▼
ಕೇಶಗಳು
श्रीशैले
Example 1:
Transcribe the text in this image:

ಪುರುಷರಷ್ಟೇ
▲
▼
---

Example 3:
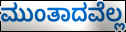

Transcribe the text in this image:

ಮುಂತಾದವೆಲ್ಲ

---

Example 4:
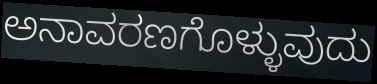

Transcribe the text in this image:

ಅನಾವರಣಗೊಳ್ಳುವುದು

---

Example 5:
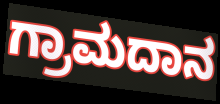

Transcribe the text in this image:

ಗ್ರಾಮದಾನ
▲
Return every line of the entries above that contains the string "Example". Case counts.

ANSWER TO THE TASK ->
Example 1:
Example 3:
Example 4:
Example 5:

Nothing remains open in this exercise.